PT-023 - DEVELOPMENT OF INTRANASAL PHYSIOLOGICALLY BASED NOSE TO BRAIN MODEL AND ITS APPLICATION TO CHARACTERIZE IN NEUROEPO ABSORPTION VIA NASAL ROUTE AND DISTRIBUTION TO LUMBAR CSF IN HEALTHY NON-HUMAN PRIMATES (CYANOMOLGUS MONKEY).

P. Mehta¹, A. Brito Llera², H. Colom Codina³, L. Rodriguez Vera¹, I. Maria Sosa Teste⁴, D. Jay Perez⁴, T. de Jesus Rodriguez Obaya⁴, V. Vozmediano¹; ¹University of Florida, Gainesville, FL, USA, ²University of Havana, Havana, Cuba, ³University of Barcelona, Barcelona, Spain, ⁴CETEX, National Center for the Production of Laboratory Animals, Havana, Cuba.

Background: One of the biggest challenges to treat neurological disorders is to deliver the drug across the blood brain barrier (BBB). To overcome this challenge NeuroEPO, a nasal solution of non-hematopoietic recombinant human erythropoietin (EPO) with low sialic acid was developed. NeuroEPO has shown promise as a neuroprotective against Parkinson’s Disease.

Methods: We proposed a novel intranasal physiologically based nose to brain (PBNB) model. Literature data was collected to account for the physiological parameters of the monkey brain. To characterize the endogenous production of EPO in CNS and kidney, the physiological synthesis was incorporated in the PBNB and used to initialized the model compartments . The final PBNB model was built in Pumas version 2.1.

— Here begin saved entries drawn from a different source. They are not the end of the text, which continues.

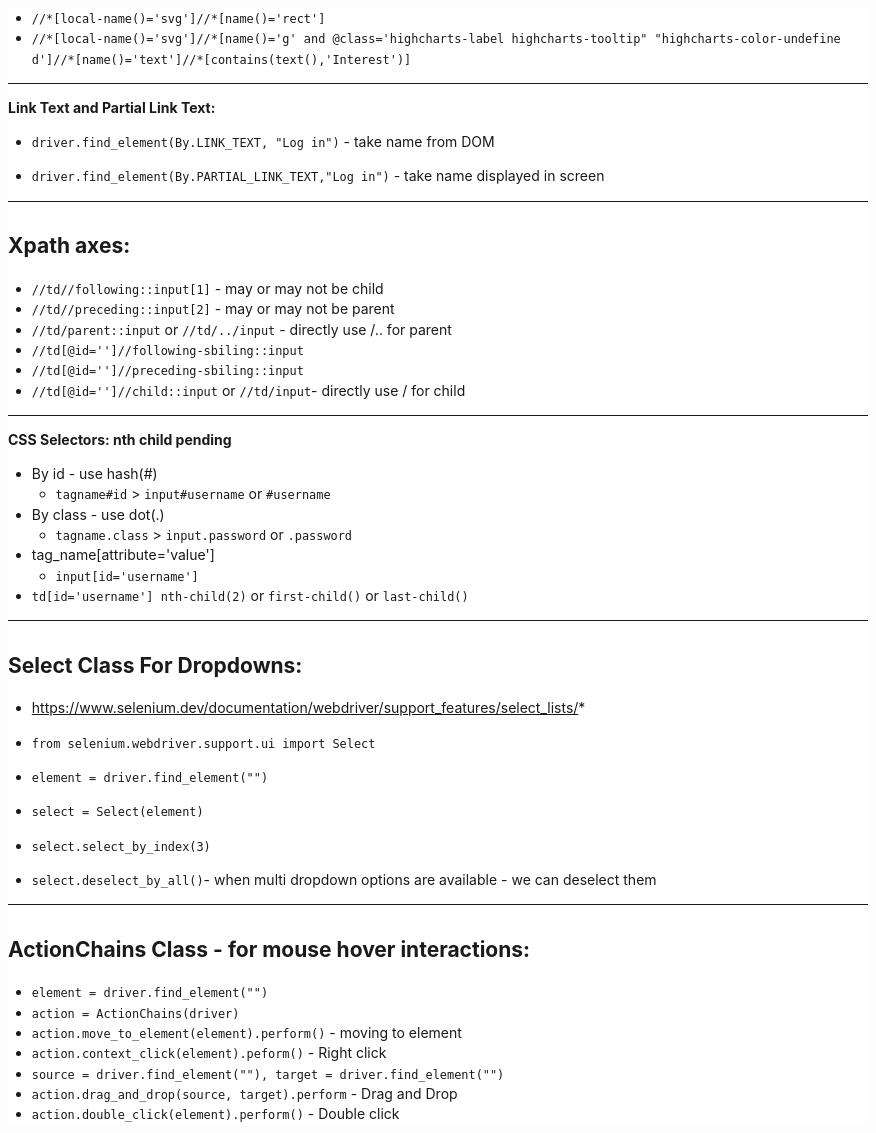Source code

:   - `//*[local-name()='svg']//*[name()='rect']`
  - `//*[local-name()='svg']//*[name()='g' and @class='highcharts-label highcharts-tooltip"
                  "highcharts-color-undefined']//*[name()='text']//*[contains(text(),'Interest')]`

* * *

**Link Text and Partial Link Text:**

- `driver.find_element(By.LINK_TEXT, "Log in")` - take name from DOM

- `driver.find_element(By.PARTIAL_LINK_TEXT,"Log in")` - take name displayed in screen

* * *
## Xpath axes:

- `//td//following::input[1]` - may or may not be child
- `//td//preceding::input[2]` - may or may not be parent
- `//td/parent::input` or `//td/../input`  - directly use /.. for parent
- `//td[@id='']//following-sbiling::input`
- `//td[@id='']//preceding-sbiling::input`
- `//td[@id='']//child::input` or  `//td/input`- directly use / for child
* * *

**CSS Selectors: nth child pending**

- By id - use hash(#)
  - `tagname#id` > `input#username` or `#username`
- By class - use dot(.)
  - `tagname.class` > `input.password` or `.password`
- tag_name\[attribute='value'\]
    - `input[id='username']`
- `td[id='username'] nth-child(2)` or `first-child()` or `last-child()`

* * *
<h2 id="select-class-for-dropdowns">Select Class For Dropdowns:</h2>

[//]: # (## Select Class For Dropdowns: )

* https://www.selenium.dev/documentation/webdriver/support_features/select_lists/*

- `from selenium.webdriver.support.ui import Select`

- `element = driver.find_element("")`

- `select = Select(element)`

- `select.select_by_index(3)`

- `select.deselect_by_all()`\- when multi dropdown options are available - we can deselect them


* * *

## ActionChains Class - for mouse hover interactions:

- `element = driver.find_element("")`
- `action = ActionChains(driver)`
- `action.move_to_element(element).perform()` - moving to element
- `action.context_click(element).peform()` - Right click
- `source = driver.find_element(""), target = driver.find_element("")`
- `action.drag_and_drop(source, target).perform` - Drag and Drop
- `action.double_click(element).perform()` - Double click
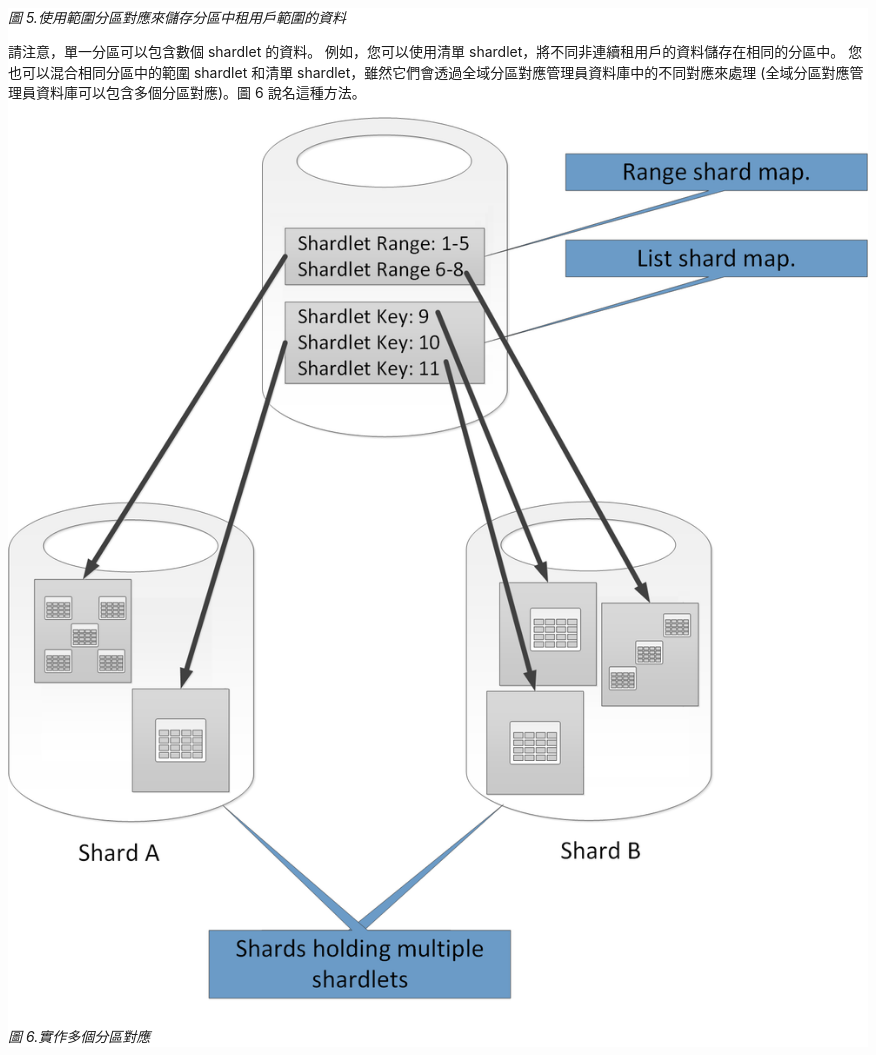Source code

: *圖 5.使用範圍分區對應來儲存分區中租用戶範圍的資料*

請注意，單一分區可以包含數個 shardlet 的資料。 例如，您可以使用清單 shardlet，將不同非連續租用戶的資料儲存在相同的分區中。 您也可以混合相同分區中的範圍 shardlet 和清單 shardlet，雖然它們會透過全域分區對應管理員資料庫中的不同對應來處理 (全域分區對應管理員資料庫可以包含多個分區對應)。圖 6 說名這種方法。

![實作多個分區對應](media/best-practices-data-partitioning/MultipleShardMaps.png)

*圖 6.實作多個分區對應*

Results: The PBNB model consists of the middle turbinate, and olfactory cells (absorption compartment) linked to four brain compartments (Brain blood, Brain mass, Cranial CSF, Lumbar CSF) and integrates the endogenous turnover in brain and plasma. Injection volume was included as a model input. The PBNB model was able to appropriately describe the absorption and distribution of NeuroEPO in the Lumbar CSF. The PBNB model predictions were compared with 1) Observed NeuroEPO Lumbar CSF concentrations and 2) Observed NeuroEPO plasma concentrations. The model predictions were able to capture the observed data within the 95% CI.

Conclusion: The PBNB model can help to better understand the nose-to-brain access and inform the clinical development of NeuroEPO. Future steps include the exploration of potential active mechanisms involve in the CNS access, the link to pharmacodynamic mechanisms from quantitative electroencephalograms and the scaling to predict the human CNS concentrations.